索拉非尼 青蒿琥酯 肝细胞癌 氧化应激 细胞凋亡 程序性细胞死亡 脂质过氧化 癌症研究 谷胱甘肽 药理学 化学 医学 免疫学 生物化学 恶性疟原虫 疟疾
作者
Zhongjie Li,Hui-Qi Dai,Xiaowei Huang,Feng Ji,Jing-Huan Deng,Zixuan Wang,Xiaomei Yang,Yujia Liu,Yong Wu,Pan-hong Chen,Huan Shi,Jigang Wang,Jing Zhou,Guo‐Dong Lu
出处
期刊:Acta pharmacologica Sinica [Springer Nature]

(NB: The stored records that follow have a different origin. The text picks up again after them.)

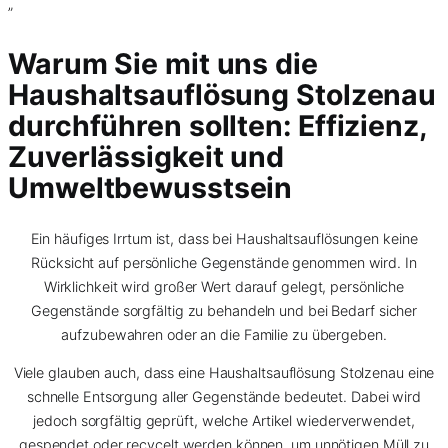
”
Warum Sie mit uns die
Haushaltsauflösung Stolzenau
durchführen sollten: Effizienz,
Zuverlässigkeit und
Umweltbewusstsein
Ein häufiges Irrtum ist, dass bei Haushaltsauflösungen keine
Rücksicht auf persönliche Gegenstände genommen wird. In
Wirklichkeit wird großer Wert darauf gelegt, persönliche
Gegenstände sorgfältig zu behandeln und bei Bedarf sicher
aufzubewahren oder an die Familie zu übergeben.
Viele glauben auch, dass eine Haushaltsauflösung Stolzenau eine
schnelle Entsorgung aller Gegenstände bedeutet. Dabei wird
jedoch sorgfältig geprüft, welche Artikel wiederverwendet,
gespendet oder recycelt werden können, um unnötigen Müll zu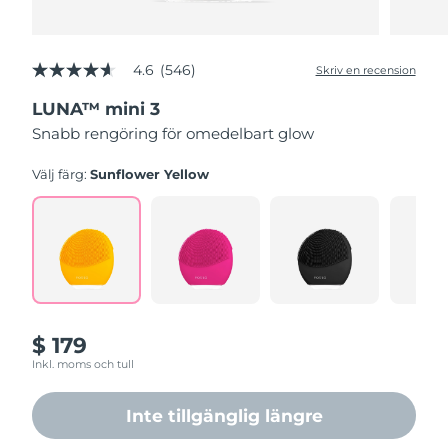
4.6
(546)
Skriv en recension
4.6
av
LUNA™ mini 3
5
stjärnor,
Snabb rengöring för omedelbart glow
genomsnittligt
betyg.
Read
Välj färg:
Sunflower Yellow
546
Reviews.
Länk
till
samma
sida.
$ 179
Inkl. moms och tull
Inte tillgänglig längre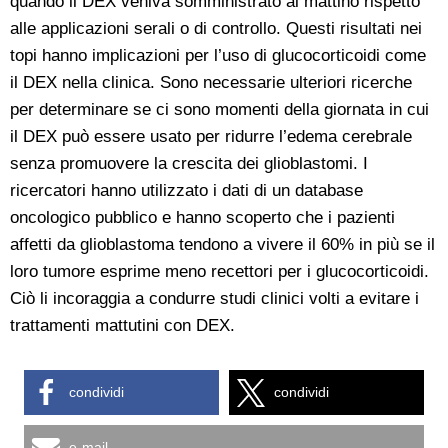
quando il DEX veniva somministrato al mattino rispetto
alle applicazioni serali o di controllo. Questi risultati nei
topi hanno implicazioni per l’uso di glucocorticoidi come
il DEX nella clinica. Sono necessarie ulteriori ricerche
per determinare se ci sono momenti della giornata in cui
il DEX può essere usato per ridurre l’edema cerebrale
senza promuovere la crescita dei glioblastomi. I
ricercatori hanno utilizzato i dati di un database
oncologico pubblico e hanno scoperto che i pazienti
affetti da glioblastoma tendono a vivere il 60% in più se il
loro tumore esprime meno recettori per i glucocorticoidi.
Ciò li incoraggia a condurre studi clinici volti a evitare i
trattamenti mattutini con DEX.
condividi
condividi
e-mail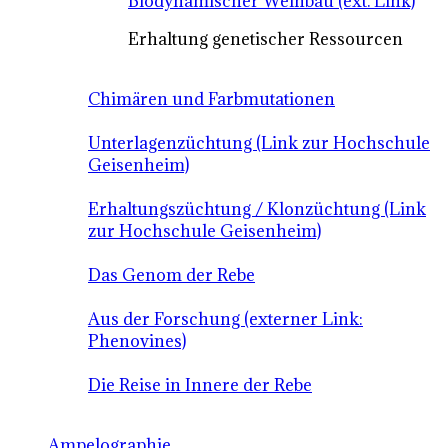
Biodynamischer Weinbau (ext. Link)
Erhaltung genetischer Ressourcen
Chimären und Farbmutationen
Unterlagenzüchtung (Link zur Hochschule
Geisenheim)
Erhaltungszüchtung / Klonzüchtung (Link
zur Hochschule Geisenheim)
Das Genom der Rebe
Aus der Forschung (externer Link:
Phenovines)
Die Reise in Innere der Rebe
Ampelographie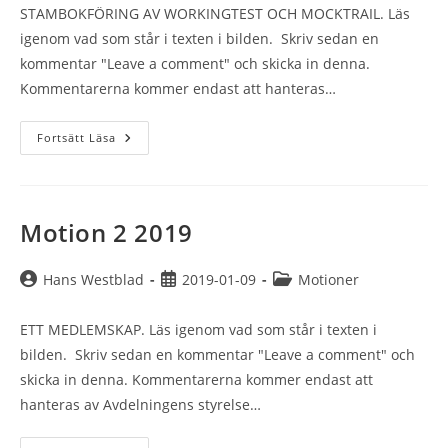
STAMBOKFÖRING AV WORKINGTEST OCH MOCKTRAIL. Läs
igenom vad som står i texten i bilden. Skriv sedan en
kommentar "Leave a comment" och skicka in denna.
Kommentarerna kommer endast att hanteras…
Motion
Fortsätt Läsa
3
2019
Motion 2 2019
Inläggsförfattare:
Inlägget
Inläggskategori:
Hans Westblad
2019-01-09
Motioner
publicerat:
ETT MEDLEMSKAP. Läs igenom vad som står i texten i
bilden. Skriv sedan en kommentar "Leave a comment" och
skicka in denna. Kommentarerna kommer endast att
hanteras av Avdelningens styrelse…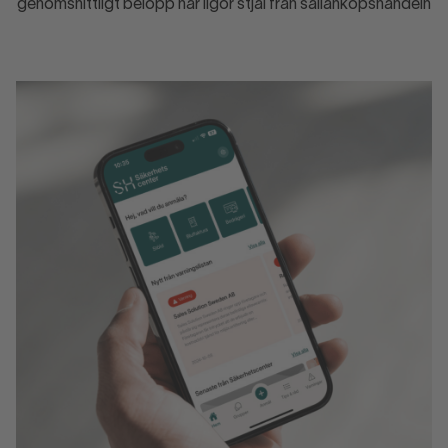
genomsnittligt belopp när ligor stjäl från sällanköpshandeln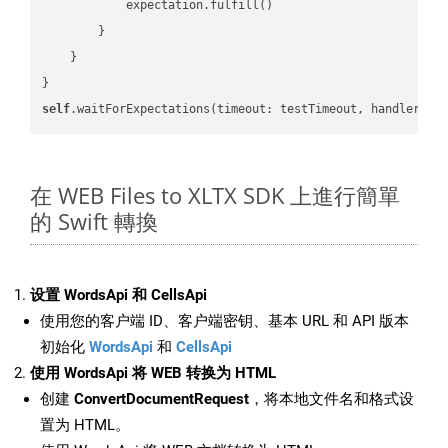
            expectation.fulfill()

        }

    }

self
.waitForExpectations(timeout: testTimeout, handler: 
n
在 WEB Files to XLTX SDK 上進行簡單
的 Swift 轉換
设置 WordsApi 和 CellsApi
使用您的客户端 ID、客户端密钥、基本 URL 和 API 版本
初始化
WordsApi
和
CellsApi
使用 WordsApi 将 WEB 转换为 HTML
创建
ConvertDocumentRequest
，将本地文件名和格式设
置为 HTML。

卷期号:42 (2): 301-310 被引量:272
标识
DOI:10.1038/s41401-020-0478-3
摘要

Sorafenib is the first-line medication for advanced hepatocellular carcinoma (HCC), but it can only extend limited survival. It is imperative to find a combination strategy to increase sorafenib efficacy. Artesunate is such a preferred candidate, because artesunate is clinically well-tolerated and more importantly both drugs can induce ferroptosis through different mechanisms. In this study we investigated the combined effect of sorafenib and artesunate in inducing ferroptosis of HCC and elucidated the involved molecular mechanisms. We showed that artesunate greatly enhanced the anticancer effects of low dose of sorafenib against Huh7, SNU-449, and SNU-182 HCC cell lines in vitro and against Huh7 cell xenograft model in Balb/c nude mice. The combination index method confirmed that the combined effect of sorafenib and artesunate was synergistic. Compared with the treatment with artesunate or sorafenib alone, combined treatment induced significantly exacerbated lipid peroxidation and ferroptosis, which was blocked by N-acetyl cysteine and ferroptosis inhibitors liproxstatin-1 and deferoxamine mesylate, but not by inhibitors of other types of cell death (z-VAD, necrostatin-1 and belnacasan). In Huh7 cells, we demonstrated that the combined treatment induced oxidative stress and lysosome-mediated ferritinophagy, two essential aspects of ferroptosis. Sorafenib at low dose mainly caused oxidative stress through mitochondrial impairments and SLC7A11-invovled glutathione depletion. Artesunate-induced lysosome activation synergized with sorafenib-mediated pro-oxidative effects by promoting sequential reactions including lysosomal cathepsin B/L activation, ferritin degradation, lipid peroxidation, and consequent ferroptosis. Taken together, artesunate could be repurposed to sensitize sorafenib in HCC treatment. The combined treatment can be easily translated into clinical applications.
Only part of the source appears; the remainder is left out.